Un historien m’a dit un jour : « Dans ma discipline aussi, on ne sait jamais de quoi hier sera fait. »
Jean Claude Ameisen
On imagine le passé figé comme les draps empilés dans la garde-robe,
ou l'armée d'argile enterrée à Xi'an dans le mausolée de l'empereur Qin.

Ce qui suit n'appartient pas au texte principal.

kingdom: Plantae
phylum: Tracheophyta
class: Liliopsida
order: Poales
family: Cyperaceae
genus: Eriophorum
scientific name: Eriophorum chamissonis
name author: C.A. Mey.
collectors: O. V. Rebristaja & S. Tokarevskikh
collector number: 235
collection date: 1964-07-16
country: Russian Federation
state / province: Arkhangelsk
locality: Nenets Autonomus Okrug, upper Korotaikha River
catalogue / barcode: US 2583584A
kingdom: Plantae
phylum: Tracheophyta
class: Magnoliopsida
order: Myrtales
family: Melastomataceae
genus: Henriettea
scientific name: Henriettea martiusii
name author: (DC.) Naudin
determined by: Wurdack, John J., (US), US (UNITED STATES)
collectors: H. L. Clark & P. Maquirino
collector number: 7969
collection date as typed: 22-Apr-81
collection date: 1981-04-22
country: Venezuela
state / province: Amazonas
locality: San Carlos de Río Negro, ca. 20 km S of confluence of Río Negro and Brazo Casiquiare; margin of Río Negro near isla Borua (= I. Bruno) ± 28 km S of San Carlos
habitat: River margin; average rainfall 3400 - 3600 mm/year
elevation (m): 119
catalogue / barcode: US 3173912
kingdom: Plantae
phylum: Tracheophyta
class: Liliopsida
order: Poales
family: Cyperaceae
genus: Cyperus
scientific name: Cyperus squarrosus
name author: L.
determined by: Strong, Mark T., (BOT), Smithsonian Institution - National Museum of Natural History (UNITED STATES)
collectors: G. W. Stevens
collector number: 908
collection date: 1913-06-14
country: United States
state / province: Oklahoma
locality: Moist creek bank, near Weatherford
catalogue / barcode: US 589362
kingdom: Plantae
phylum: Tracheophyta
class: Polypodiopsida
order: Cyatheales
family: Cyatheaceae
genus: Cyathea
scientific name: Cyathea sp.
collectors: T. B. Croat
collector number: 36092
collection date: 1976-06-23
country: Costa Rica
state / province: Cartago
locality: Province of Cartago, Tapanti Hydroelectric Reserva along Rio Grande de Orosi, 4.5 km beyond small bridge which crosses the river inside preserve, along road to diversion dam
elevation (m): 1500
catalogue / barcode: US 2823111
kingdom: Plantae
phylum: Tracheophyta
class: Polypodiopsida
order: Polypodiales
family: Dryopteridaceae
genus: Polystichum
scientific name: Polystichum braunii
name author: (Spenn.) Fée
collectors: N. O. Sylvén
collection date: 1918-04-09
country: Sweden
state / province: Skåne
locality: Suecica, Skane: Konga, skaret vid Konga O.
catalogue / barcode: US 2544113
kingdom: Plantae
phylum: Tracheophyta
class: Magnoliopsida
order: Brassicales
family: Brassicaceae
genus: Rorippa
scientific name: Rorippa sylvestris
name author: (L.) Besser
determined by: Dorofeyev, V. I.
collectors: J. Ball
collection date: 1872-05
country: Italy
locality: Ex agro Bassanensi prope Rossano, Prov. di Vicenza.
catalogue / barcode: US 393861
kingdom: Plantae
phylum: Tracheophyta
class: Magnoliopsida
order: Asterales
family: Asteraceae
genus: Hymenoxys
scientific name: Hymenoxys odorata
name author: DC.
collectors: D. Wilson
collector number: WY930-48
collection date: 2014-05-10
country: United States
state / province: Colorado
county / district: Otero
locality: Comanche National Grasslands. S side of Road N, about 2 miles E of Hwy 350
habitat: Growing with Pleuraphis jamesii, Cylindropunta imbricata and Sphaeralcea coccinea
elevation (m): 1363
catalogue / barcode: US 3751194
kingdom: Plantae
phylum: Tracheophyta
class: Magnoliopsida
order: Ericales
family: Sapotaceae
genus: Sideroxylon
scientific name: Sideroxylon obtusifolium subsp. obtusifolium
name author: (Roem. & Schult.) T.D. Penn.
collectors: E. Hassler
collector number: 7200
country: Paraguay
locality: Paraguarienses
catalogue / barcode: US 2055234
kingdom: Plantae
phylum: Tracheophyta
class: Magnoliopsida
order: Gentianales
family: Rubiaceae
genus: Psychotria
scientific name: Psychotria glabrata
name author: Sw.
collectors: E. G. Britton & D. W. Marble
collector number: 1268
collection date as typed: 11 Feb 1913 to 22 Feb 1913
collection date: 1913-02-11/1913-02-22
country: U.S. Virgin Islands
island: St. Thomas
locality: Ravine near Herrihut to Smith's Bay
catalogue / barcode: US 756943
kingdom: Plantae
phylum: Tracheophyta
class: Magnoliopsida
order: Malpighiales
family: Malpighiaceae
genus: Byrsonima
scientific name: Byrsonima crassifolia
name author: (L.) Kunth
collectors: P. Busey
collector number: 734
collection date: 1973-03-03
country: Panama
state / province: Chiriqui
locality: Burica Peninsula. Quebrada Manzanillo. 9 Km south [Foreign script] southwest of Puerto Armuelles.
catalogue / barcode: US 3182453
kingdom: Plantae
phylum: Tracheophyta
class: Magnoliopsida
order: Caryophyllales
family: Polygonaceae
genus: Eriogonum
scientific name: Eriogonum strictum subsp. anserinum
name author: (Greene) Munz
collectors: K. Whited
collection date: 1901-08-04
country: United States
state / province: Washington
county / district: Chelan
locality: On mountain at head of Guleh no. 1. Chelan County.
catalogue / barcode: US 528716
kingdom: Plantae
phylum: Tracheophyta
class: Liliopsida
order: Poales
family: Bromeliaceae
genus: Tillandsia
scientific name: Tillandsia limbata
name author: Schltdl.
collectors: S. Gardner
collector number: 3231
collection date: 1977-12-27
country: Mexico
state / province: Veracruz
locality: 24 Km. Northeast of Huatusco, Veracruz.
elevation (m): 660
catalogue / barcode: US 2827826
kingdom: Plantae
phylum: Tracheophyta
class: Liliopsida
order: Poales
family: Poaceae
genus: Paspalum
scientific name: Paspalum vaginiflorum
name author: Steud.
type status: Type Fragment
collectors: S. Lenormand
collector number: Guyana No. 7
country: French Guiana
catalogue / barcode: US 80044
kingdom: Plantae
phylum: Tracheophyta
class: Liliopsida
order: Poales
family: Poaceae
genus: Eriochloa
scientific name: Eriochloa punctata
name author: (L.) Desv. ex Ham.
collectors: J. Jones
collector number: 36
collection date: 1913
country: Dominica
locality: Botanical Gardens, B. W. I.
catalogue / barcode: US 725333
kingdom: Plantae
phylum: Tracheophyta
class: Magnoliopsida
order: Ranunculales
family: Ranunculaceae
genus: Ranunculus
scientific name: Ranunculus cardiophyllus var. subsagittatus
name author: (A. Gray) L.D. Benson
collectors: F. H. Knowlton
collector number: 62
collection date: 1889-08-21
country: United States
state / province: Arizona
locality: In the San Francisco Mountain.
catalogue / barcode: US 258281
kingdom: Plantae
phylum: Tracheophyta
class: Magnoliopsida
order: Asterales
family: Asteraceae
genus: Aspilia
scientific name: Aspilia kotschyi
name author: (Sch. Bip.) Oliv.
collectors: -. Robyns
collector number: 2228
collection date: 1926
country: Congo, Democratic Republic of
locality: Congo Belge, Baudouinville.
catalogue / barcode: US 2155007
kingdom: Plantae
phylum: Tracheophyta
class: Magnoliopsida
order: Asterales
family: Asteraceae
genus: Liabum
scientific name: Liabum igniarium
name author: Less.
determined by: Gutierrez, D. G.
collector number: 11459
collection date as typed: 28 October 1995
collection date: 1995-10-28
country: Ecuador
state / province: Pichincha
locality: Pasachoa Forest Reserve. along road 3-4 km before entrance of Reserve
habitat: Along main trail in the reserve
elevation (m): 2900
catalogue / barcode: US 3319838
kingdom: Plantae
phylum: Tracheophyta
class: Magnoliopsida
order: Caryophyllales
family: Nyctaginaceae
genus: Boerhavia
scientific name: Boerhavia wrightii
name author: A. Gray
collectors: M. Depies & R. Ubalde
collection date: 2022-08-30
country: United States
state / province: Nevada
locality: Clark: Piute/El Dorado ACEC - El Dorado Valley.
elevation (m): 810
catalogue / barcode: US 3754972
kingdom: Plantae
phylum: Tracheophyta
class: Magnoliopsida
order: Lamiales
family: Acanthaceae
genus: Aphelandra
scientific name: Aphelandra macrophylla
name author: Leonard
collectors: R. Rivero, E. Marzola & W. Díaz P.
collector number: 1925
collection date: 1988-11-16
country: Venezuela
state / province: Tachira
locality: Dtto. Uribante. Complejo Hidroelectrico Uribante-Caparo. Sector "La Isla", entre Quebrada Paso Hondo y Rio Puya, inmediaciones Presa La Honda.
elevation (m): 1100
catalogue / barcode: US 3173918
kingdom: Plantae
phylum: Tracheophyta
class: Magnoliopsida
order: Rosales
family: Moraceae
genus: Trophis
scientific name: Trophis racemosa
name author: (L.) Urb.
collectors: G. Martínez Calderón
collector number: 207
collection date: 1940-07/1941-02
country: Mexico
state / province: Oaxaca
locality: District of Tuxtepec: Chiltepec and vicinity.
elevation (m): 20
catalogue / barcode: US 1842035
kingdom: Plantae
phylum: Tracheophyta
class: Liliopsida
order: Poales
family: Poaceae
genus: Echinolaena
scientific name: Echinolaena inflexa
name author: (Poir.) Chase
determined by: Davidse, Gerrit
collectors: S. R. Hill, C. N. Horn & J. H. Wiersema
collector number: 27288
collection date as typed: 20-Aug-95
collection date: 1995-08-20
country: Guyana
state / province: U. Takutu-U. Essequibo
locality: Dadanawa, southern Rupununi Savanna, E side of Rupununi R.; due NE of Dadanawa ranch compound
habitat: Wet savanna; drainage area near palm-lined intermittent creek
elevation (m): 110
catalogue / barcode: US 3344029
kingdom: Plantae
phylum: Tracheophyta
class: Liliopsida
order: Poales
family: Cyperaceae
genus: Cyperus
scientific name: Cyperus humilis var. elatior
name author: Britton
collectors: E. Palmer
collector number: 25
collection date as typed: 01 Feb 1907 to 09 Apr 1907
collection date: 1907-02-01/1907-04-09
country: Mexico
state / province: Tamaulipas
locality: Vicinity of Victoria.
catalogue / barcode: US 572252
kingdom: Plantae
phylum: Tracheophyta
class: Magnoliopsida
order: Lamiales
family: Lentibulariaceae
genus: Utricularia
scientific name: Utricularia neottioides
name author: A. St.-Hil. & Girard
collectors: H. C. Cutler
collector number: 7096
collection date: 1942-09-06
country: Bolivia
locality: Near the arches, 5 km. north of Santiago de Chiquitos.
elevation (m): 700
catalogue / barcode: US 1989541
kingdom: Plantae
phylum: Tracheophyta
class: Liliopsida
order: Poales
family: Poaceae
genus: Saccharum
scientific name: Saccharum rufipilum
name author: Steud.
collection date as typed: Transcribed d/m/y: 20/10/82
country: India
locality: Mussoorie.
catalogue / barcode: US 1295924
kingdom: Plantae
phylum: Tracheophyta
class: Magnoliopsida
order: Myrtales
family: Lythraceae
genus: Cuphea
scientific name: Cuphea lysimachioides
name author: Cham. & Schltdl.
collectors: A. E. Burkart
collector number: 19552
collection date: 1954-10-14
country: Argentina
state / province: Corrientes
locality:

Jusqu'à l'arrivée d'une lettre, d'un coup de téléphone, d'un post sur
Facebook, d'un cahier au fond d'une cave bouleversant l'architecture de
notre existence. Telle découvre l'existence d'un père ignoré, l'orphelin
cambodgien apprend que sa famille décimée a survécu sans lui et mène un
existence normale dans la maison familiale, ce veuf éploré est informé
par le notaire que son épouse avait été mariée précédemment sans qu'il
le sache, cette maman ayant dû abandonner son bébé durant son transfert
vers les camps apprend qu'il est vivant, en Autriche, mais malade et
qu'il la recherche. Il mourra six mois après leurs retrouvailles. La vie
des hommes est un roman où passé et présent s'interpénètrent sans
cesse, se réécrivant l'un l'autre. Comme l'écrit Pascal Quignard "rien
n'est plus mouvant que le passé. Le présent ne cesse de réordonner ce
qui l'alimente."
Rien n'est moins sûr en somme que le socle de nos vies, mêmes les
plus banales, sans lettre ou cahier explosifs. Sans cesse nous nous
réapproprions des images, des souvenirs, des conversations aussitôt
réinterprétées par l'émotion du présent. Rangées à nouveau,
transformées, elles réécrivent un nouveau passé ni plus faux ni moins
fiable qui redevient notre histoire. On était fils de prince, on devient
fils d'explorateur, ou de Gavroche, ou de héros. Laissez parler les
gens: ils vous racontent des récits fabuleux.
Lu dans :
Jean-Claude Ameisen. Savoir, penser, rêver. Flammarion. 2018. 288 pages.